*Exercise directions*.
Check each line of the records below and collect those holding "camera".

*** Provided entries Section Begins ***

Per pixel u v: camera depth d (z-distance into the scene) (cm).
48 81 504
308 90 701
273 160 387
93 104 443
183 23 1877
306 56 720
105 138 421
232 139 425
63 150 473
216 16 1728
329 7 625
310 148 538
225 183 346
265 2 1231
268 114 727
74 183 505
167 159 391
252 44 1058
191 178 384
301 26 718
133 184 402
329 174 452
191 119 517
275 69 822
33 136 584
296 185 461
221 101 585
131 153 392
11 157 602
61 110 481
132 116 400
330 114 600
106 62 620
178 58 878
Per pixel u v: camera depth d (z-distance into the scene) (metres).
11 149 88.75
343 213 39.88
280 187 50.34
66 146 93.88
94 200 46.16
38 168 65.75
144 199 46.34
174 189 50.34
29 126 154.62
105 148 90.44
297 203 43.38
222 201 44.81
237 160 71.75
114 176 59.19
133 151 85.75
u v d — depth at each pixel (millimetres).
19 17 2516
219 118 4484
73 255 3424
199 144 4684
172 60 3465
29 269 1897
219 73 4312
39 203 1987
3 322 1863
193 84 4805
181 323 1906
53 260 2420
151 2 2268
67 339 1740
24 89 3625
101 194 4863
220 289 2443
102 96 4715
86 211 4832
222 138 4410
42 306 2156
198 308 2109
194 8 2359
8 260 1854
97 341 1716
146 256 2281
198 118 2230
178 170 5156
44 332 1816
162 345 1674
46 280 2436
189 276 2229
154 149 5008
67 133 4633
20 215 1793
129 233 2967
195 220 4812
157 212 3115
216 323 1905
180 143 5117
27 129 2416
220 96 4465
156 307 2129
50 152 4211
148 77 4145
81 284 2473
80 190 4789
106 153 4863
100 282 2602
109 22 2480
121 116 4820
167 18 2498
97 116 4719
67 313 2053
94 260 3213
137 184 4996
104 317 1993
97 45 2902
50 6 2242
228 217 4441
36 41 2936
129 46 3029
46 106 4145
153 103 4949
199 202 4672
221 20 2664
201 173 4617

*** Provided entries Section Ends ***

*Reply to the task*.
Per pixel u v: camera depth d (z-distance into the scene) (cm).
Per pixel u v: camera depth d (z-distance into the scene) (metres).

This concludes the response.